Collected data
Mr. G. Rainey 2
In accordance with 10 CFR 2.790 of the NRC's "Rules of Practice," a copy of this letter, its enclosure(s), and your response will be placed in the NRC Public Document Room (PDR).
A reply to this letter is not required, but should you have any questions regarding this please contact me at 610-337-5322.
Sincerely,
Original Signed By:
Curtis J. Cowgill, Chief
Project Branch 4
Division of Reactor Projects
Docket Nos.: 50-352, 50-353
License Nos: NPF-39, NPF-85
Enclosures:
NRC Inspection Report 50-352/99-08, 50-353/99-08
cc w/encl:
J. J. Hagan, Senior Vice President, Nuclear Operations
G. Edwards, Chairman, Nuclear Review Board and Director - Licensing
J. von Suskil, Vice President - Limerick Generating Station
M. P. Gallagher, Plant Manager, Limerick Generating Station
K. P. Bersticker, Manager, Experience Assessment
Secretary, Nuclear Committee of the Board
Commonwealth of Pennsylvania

■ **Description of the task**: What are the lines of the data above that include the string "Vice"? Copy them.

■ **Answer to this exercise**:
J. J. Hagan, Senior Vice President, Nuclear Operations
J. von Suskil, Vice President - Limerick Generating Station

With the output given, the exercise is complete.